バラエティに富む絵柄中には、お墓や幽霊も

▲坑内の火番(安全地帯)で一服する坑夫たち

 前述の歌にもあるように、腕には竜の絵柄がもっとも多く、他に妖術使いや山賊の絵を入れている人もいました。背中には自来也をはじめ大蛇丸(だいじゃまる)、滝夜叉姫(たきやしゃひめ)、鬼若丸(おにわかまる)、源頼光、酒呑童子(しゅてんどうじ)、鬼童丸(きどうまる)などの絵が多かったようですが、中には信仰している宗派のお題目を彫っている人もいました。変ったところでは、お墓の石碑や幽霊などを入れていた人もいたといいます。

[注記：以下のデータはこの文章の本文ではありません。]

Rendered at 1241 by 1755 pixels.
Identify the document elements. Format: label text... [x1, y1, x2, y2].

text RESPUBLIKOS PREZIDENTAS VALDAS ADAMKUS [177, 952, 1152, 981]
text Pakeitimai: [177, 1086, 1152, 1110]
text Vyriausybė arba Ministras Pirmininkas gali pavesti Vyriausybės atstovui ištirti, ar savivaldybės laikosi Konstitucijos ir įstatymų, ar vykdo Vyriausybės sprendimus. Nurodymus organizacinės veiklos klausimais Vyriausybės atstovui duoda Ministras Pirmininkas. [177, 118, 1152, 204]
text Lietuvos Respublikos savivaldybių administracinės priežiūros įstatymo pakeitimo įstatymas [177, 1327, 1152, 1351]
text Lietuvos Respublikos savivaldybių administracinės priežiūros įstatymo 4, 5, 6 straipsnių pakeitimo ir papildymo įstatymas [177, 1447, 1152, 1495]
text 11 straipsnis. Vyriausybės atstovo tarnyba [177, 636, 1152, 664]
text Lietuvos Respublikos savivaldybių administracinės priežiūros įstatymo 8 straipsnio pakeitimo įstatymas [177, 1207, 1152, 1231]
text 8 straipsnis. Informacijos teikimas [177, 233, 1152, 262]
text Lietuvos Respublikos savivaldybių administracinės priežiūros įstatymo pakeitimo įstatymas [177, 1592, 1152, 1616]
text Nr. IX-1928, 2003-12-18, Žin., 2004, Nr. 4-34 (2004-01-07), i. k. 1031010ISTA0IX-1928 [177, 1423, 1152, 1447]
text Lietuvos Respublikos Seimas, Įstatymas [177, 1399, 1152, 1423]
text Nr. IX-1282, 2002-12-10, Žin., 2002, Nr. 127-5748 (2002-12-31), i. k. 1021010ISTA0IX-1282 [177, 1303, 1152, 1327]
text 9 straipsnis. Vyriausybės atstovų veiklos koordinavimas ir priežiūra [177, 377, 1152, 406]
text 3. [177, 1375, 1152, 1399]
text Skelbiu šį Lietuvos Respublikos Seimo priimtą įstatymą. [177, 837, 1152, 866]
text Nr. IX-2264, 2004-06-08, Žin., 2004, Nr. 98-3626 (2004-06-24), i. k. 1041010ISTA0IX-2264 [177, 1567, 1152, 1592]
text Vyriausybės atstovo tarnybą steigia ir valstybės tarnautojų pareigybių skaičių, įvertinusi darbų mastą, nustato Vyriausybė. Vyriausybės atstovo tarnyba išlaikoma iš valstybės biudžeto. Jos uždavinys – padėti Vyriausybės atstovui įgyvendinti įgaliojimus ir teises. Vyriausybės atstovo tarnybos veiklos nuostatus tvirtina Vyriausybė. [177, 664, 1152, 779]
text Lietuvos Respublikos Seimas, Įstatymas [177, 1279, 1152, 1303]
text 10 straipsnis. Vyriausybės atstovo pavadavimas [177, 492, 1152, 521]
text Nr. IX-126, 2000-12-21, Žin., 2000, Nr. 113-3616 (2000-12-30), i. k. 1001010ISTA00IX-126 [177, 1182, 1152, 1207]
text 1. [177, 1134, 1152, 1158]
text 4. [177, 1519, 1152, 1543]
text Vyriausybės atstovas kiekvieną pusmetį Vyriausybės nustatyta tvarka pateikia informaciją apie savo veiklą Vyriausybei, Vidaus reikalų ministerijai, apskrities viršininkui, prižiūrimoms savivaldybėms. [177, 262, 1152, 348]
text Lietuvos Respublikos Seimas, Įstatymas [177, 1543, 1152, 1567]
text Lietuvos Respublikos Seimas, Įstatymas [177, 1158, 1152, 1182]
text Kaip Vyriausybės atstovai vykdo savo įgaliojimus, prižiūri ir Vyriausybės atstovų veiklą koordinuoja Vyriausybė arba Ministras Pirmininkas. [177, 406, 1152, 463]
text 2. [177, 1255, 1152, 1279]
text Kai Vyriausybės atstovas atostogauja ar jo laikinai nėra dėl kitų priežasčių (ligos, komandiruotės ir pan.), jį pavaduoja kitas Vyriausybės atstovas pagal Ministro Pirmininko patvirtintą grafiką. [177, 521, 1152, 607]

 女坑夫でも気の強い人は、桜や牡丹(ぼたん)の花を入れていたそうです。それを知っていて、刺青師も大納屋に長く滞在することもあったそうで、このような時には、若い人たちは先を争って入れたそうです。

刺青を入れることで、地底の魔物から身を守ろうとした

 もっとも坑夫の刺青は、地の底にいる魔物から身を守ろうとしたことに始まったと考えられています。それで竜や仏像、お題目など魔物を追っ払い、かつ近寄せないような絵柄が好まれたのでしょう。喧嘩の時に両肌(もろはだ)脱いで威勢の良い啖呵(たんか)をきるのも、強い絵柄だからできることです。

 いかに気丈で腕っぷしが強い人でも、やはり暗黒の地底で働くのは不安だったようです。だからこそ、ヤマの掟ともいえる「守らなければならないルール」が自然的に生まれました。不吉と思われるようなことや死や事故を連想するようなことを、言ったりしたりすることを忌み嫌う、ヤマ独特の縁起担ぎも行われていたのです。

 また、各地から集まってきているヤマ人にとって、自分の名前を知っている人も少ないので、ハッキリと印象づけるために自分独自のスミを入れたという説もあります。